#### EXERCISE PROMPT
Transcribe only part of the material below: the lines from the one containing "Demonstrate experience with" through the one containing "Exemptions to Third", inclusive, exactly as written.
· · ·
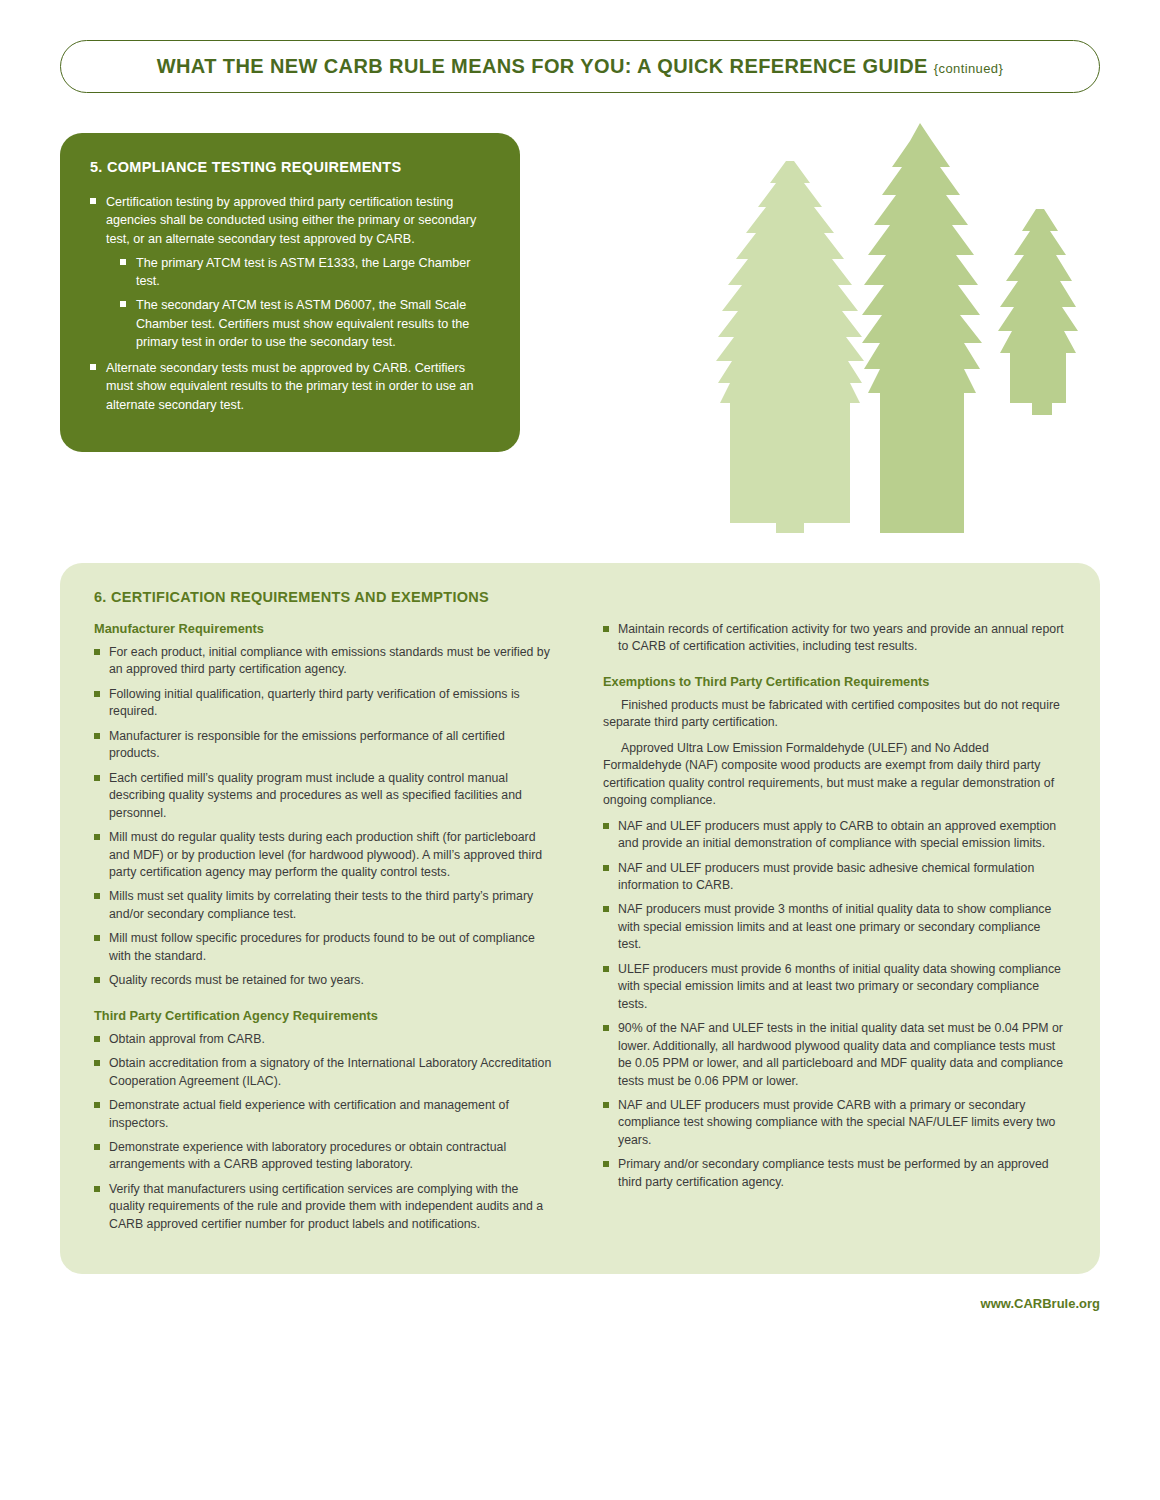What the New CARB Rule Means for You: A Quick Reference Guide {continued}
5. Compliance Testing Requirements
Certification testing by approved third party certification testing agencies shall be conducted using either the primary or secondary test, or an alternate secondary test approved by CARB.
The primary ATCM test is ASTM E1333, the Large Chamber test.
The secondary ATCM test is ASTM D6007, the Small Scale Chamber test. Certifiers must show equivalent results to the primary test in order to use the secondary test.
Alternate secondary tests must be approved by CARB. Certifiers must show equivalent results to the primary test in order to use an alternate secondary test.
6. Certification Requirements and Exemptions
Manufacturer Requirements
For each product, initial compliance with emissions standards must be verified by an approved third party certification agency.
Following initial qualification, quarterly third party verification of emissions is required.
Manufacturer is responsible for the emissions performance of all certified products.
Each certified mill’s quality program must include a quality control manual describing quality systems and procedures as well as specified facilities and personnel.
Mill must do regular quality tests during each production shift (for particleboard and MDF) or by production level (for hardwood plywood). A mill’s approved third party certification agency may perform the quality control tests.
Mills must set quality limits by correlating their tests to the third party’s primary and/or secondary compliance test.
Mill must follow specific procedures for products found to be out of compliance with the standard.
Quality records must be retained for two years.
Third Party Certification Agency Requirements
Obtain approval from CARB.
Obtain accreditation from a signatory of the International Laboratory Accreditation Cooperation Agreement (ILAC).
Demonstrate actual field experience with certification and management of inspectors.
Demonstrate experience with laboratory procedures or obtain contractual arrangements with a CARB approved testing laboratory.
Verify that manufacturers using certification services are complying with the quality requirements of the rule and provide them with independent audits and a CARB approved certifier number for product labels and notifications.
Maintain records of certification activity for two years and provide an annual report to CARB of certification activities, including test results.
Exemptions to Third Party Certification Requirements
Finished products must be fabricated with certified composites but do not require separate third party certification.
Approved Ultra Low Emission Formaldehyde (ULEF) and No Added Formaldehyde (NAF) composite wood products are exempt from daily third party certification quality control requirements, but must make a regular demonstration of ongoing compliance.
NAF and ULEF producers must apply to CARB to obtain an approved exemption and provide an initial demonstration of compliance with special emission limits.
NAF and ULEF producers must provide basic adhesive chemical formulation information to CARB.
NAF producers must provide 3 months of initial quality data to show compliance with special emission limits and at least one primary or secondary compliance test.
ULEF producers must provide 6 months of initial quality data showing compliance with special emission limits and at least two primary or secondary compliance tests.
90% of the NAF and ULEF tests in the initial quality data set must be 0.04 PPM or lower. Additionally, all hardwood plywood quality data and compliance tests must be 0.05 PPM or lower, and all particleboard and MDF quality data and compliance tests must be 0.06 PPM or lower.
NAF and ULEF producers must provide CARB with a primary or secondary compliance test showing compliance with the special NAF/ULEF limits every two years.
Primary and/or secondary compliance tests must be performed by an approved third party certification agency.
www.CARBrule.org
· · ·
#### RESPONSE TO THE TASK
Demonstrate experience with laboratory procedures or obtain contractual arrangements with a CARB approved testing laboratory.
Verify that manufacturers using certification services are complying with the quality requirements of the rule and provide them with independent audits and a CARB approved certifier number for product labels and notifications.
Maintain records of certification activity for two years and provide an annual report to CARB of certification activities, including test results.
Exemptions to Third Party Certification Requirements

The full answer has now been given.